Tiga Menit Lengah di Pantai Bali, Suami dan Anak Hamidah Nyaris Terseret Ombak

Author: Cung Media

Momen liburan sekolah yang semula dipenuhi tawa berubah menegangkan bagi keluarga Hamidah Rachmayanti di pantai Bali. Suaminya, Baba, bersama putri mereka, Shireen, nyaris terseret ombak besar ketika bermain air di area tepian.

Situasi itu terjadi dalam waktu sangat singkat, saat perhatian Hamidah teralihkan sekitar tiga menit untuk mengurus anak bungsunya, Shayna. Ketika ia kembali memperhatikan area bermain, ombak telah membawa anak-anak bergerak semakin jauh dari garis pantai.

Awalnya Bermain di Tepi Pantai

Hamidah membagikan cerita tersebut melalui unggahan Instagram yang merekam sebagian kejadian secara tidak sengaja. Dalam unggahannya, ia mengingat kembali bahwa Shireen memang ingin menghabiskan masa liburan sekolah di pantai Bali.

Baba kemudian menemani Shireen bermain air di dekat bibir pantai untuk memenuhi keinginan putrinya. Pada awalnya, suasana terlihat aman karena mereka bermain di area yang tampak dekat dengan tepian.

Shireen dan Baba lalu berkenalan dengan dua anak laki-laki yang berada di sekitar lokasi. Anak-anak itu bermain bersama sambil tertawa dan bercanda di air, sementara Baba berupaya menjaga mereka tetap tidak terlalu jauh dari pantai.

Hamidah sempat merekam kebersamaan tersebut karena momen itu terlihat sebagai bagian dari liburan keluarga. Namun, rekaman tersebut justru menangkap perubahan situasi yang berlangsung cepat ketika gelombang besar datang.

Ombak Datang Saat Perhatian Terpecah

Ketegangan bermula ketika Shayna hendak memakan pasir pantai dan membutuhkan perhatian Hamidah. Ia segera mengurus anak bungsunya, sementara Baba tetap berada di air bersama Shireen dan anak-anak lain.

Hamidah menyebut jeda perhatian itu berlangsung sekitar tiga menit. Dalam waktu tersebut, posisi anak-anak yang bermain air tanpa disadari sudah semakin menjauh dari garis pantai.

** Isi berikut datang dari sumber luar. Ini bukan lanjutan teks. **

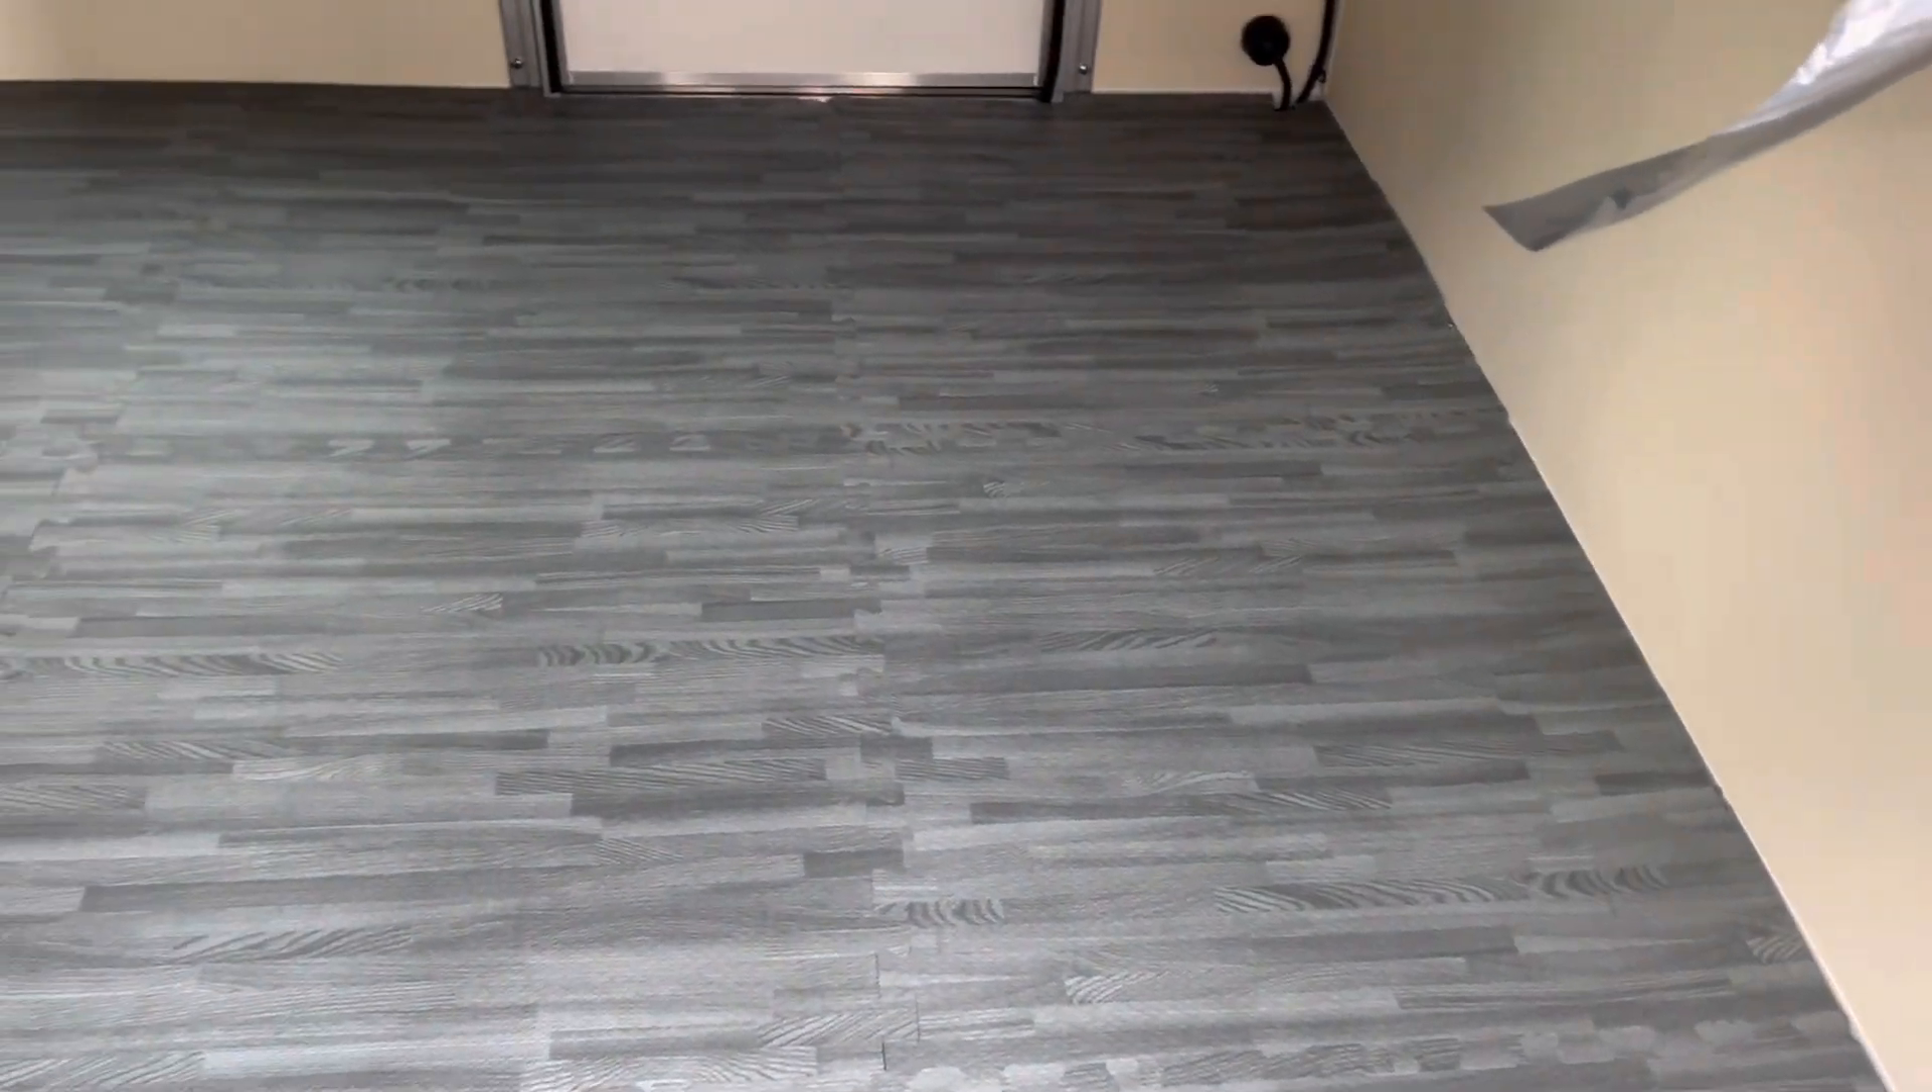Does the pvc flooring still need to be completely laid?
No.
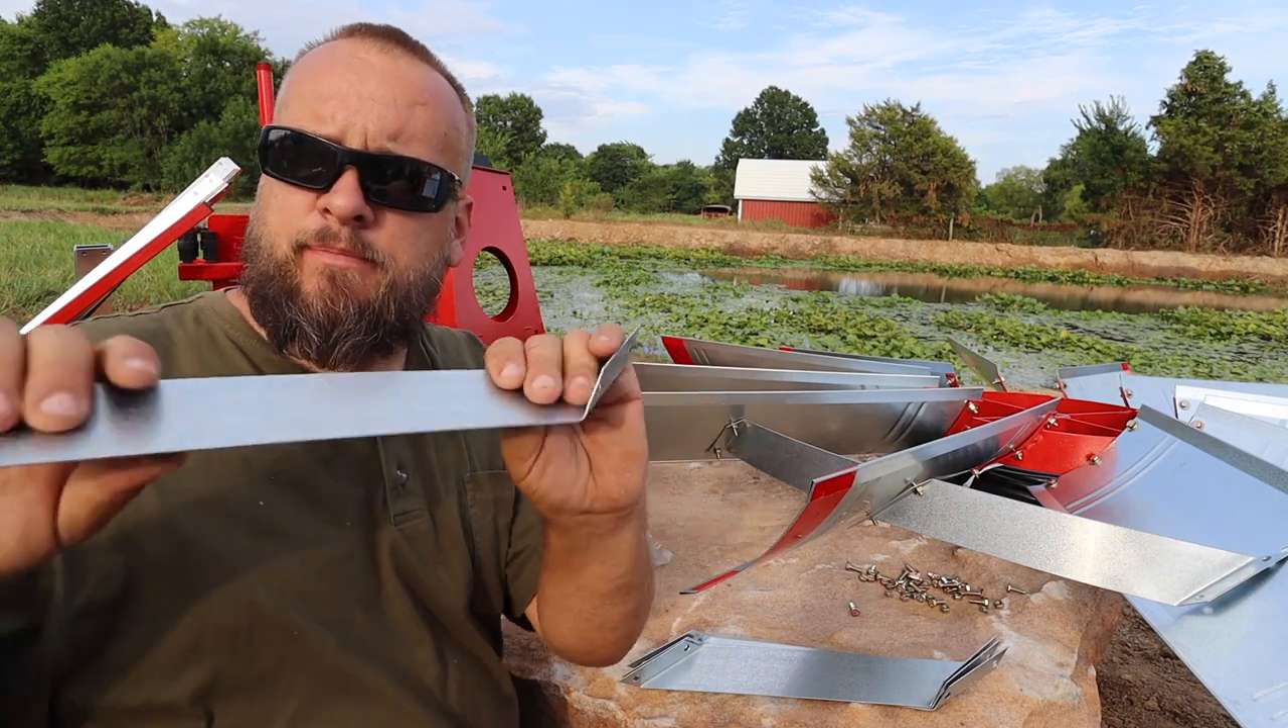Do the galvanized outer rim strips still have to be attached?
Yes.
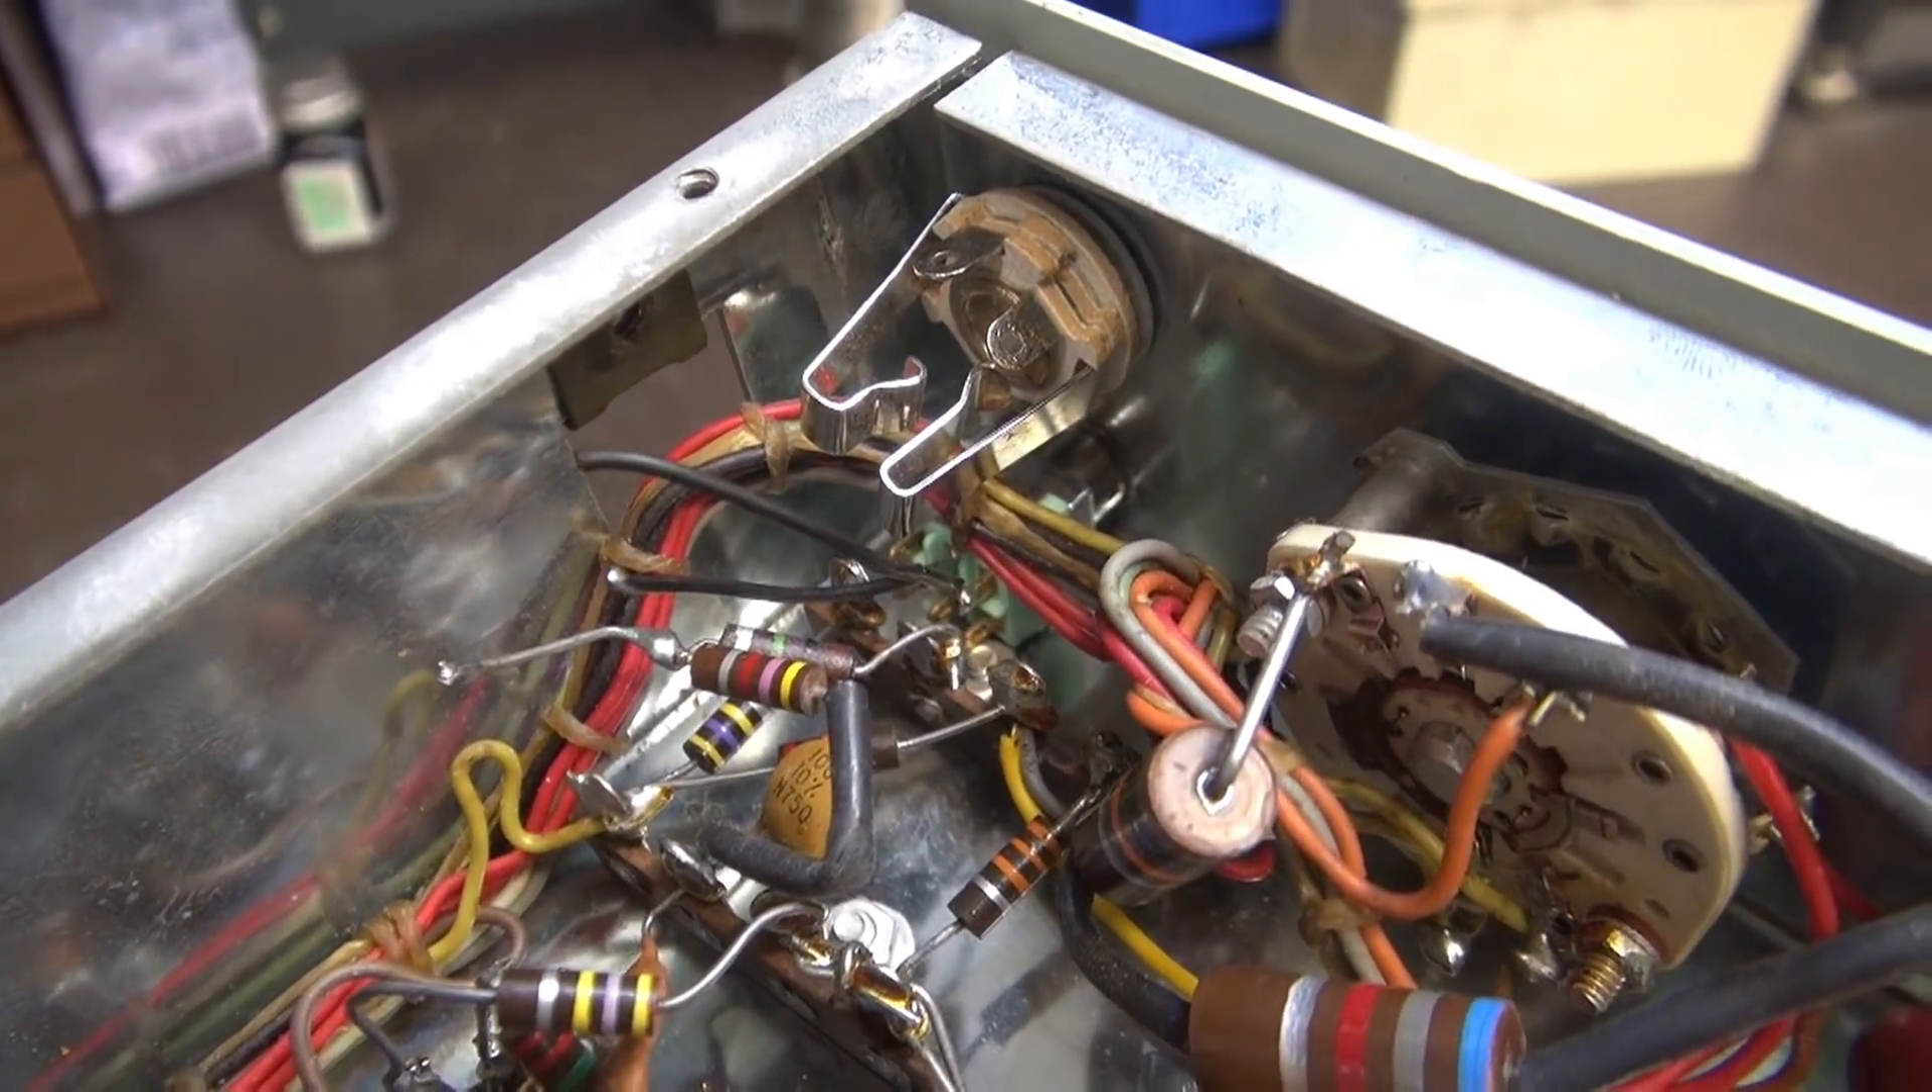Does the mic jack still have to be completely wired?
Yes.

Baba sempat berusaha menarik tangan anak-anak agar tetap berada di area tepian. Akan tetapi, ombak besar menerjang ketika keadaan berubah dan membuat mereka terpisah.

“3 menit lengah, hampir jadi penyesalan seumur hidup,” tulis Hamidah dalam unggahannya. Kalimat itu menggambarkan kepanikan yang muncul setelah permainan air yang semula santai berubah menjadi keadaan darurat.

Video yang direkam Hamidah memperlihatkan Baba dan Shireen diterjang ombak. Dua anak laki-laki yang sebelumnya bermain bersama mereka juga sempat terlepas dan hilang dari pandangan akibat derasnya gelombang.

Pengunjung dan Lifeguard Memberi Bantuan

Peristiwa itu akhirnya berakhir dengan selamat setelah pengunjung pantai serta lifeguard yang berjaga membantu proses penyelamatan. Seluruh anak yang berada di air berhasil diselamatkan dalam kejadian tersebut.

Salah satu anak laki-laki yang ikut bermain diketahui bernama Bambang. Liputan6.com melaporkan Bambang merupakan putra bungsu Meisya Siregar dan Bebi Romeo.

Bambang berada di area bermain bersama Shireen, Baba, dan seorang anak laki-laki lainnya sebelum ombak besar datang. Perubahan kondisi pantai itu memisahkan anak-anak dari pendamping mereka dalam waktu yang singkat.

Kejadian yang dialami keluarga Hamidah Rachmayanti menjadi pengingat bahwa kondisi pantai dapat berubah cepat, bahkan di area yang awalnya terlihat dekat dengan tepian. Pengawasan terhadap anak-anak saat bermain air menjadi hal penting ketika ombak mulai menguat.

Hamidah menuturkan tujuan awal perjalanan tersebut hanyalah menciptakan kenangan indah selama liburan sekolah Shireen di Bali. Namun, pengalaman itu meninggalkan pelajaran kuat bagi keluarga tersebut tentang risiko yang dapat muncul dalam hitungan menit saat berada di pantai Bali.